FX or Forex is an acronym and it stands for foreign exchange. The FX market is a market where you can trade or, if you prefer, exchange currencies. It is an over the counter market and it’s a decentralised market with no actual physical central exchange. Thus it is an over the counter market. In OTC Markets you can trade a number of securities, including commodities, stocks, debt securities and derivatives.
A definition by Investopedia notes that : The forex market allows participants, such as banks and individuals, to buy, sell or exchange currencies for both hedging and speculative purposes. The foreign exchange (forex) market is the largest financial market in the world and is made up of banks, commercial companies, central banks, investment management firms, hedge funds, retail forex brokers, and investors. Trading in the forex is not done at one central location but is conducted between participants by phone and electronic communication networks (ECNs) in various markets around the world.

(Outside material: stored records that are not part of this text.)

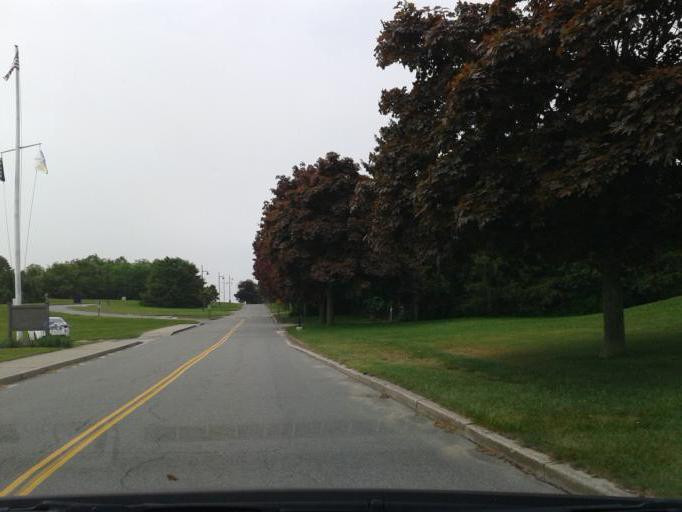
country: US
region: Rhode Island
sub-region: Newport County
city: Newport
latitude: 41.4724
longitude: -71.3386
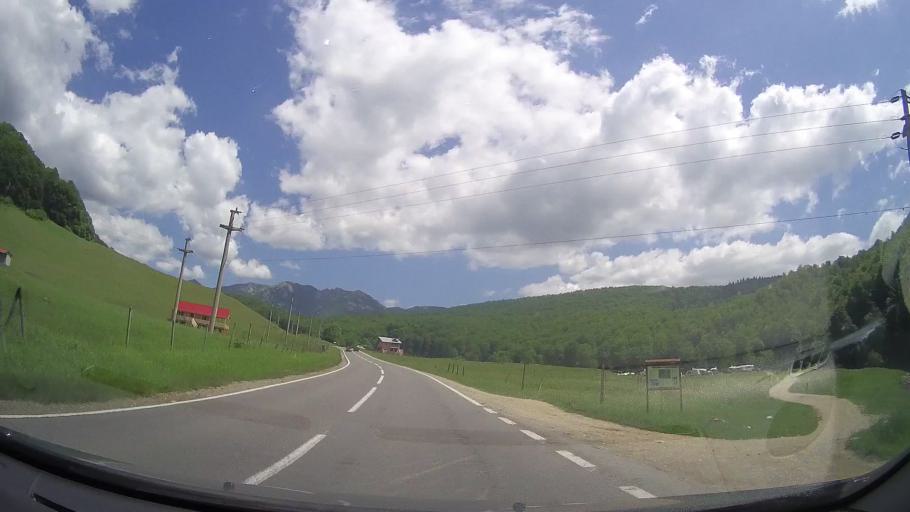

It’s open 24 hours a day, 5 days a week and closes on weekends from midnight Friday until Sunday at midnight. The typical forex day is being split into three main sessions. We make a start with the Asian session which starts at around midnight GMT+2 with the Sydney and Tokyo being open and carries us through until the European session begins at around nine o’clock in the morning when Frankfurt and a bit later London open. Later on, the American session begins as the NY stock exchange opens and carries us through until midnight when the next Asian session is to start. So practically at any given moment there is at least one market open to trade forex and at sometimes some markets overlap each other.
It’s the world’s biggest market and it’s characteristic that in the past years the FX market had a daily turnover of around 6.6 trillion US dollars. Imagine what trading opportunities occur when that 6.6 trillion dollars exchange hands each day.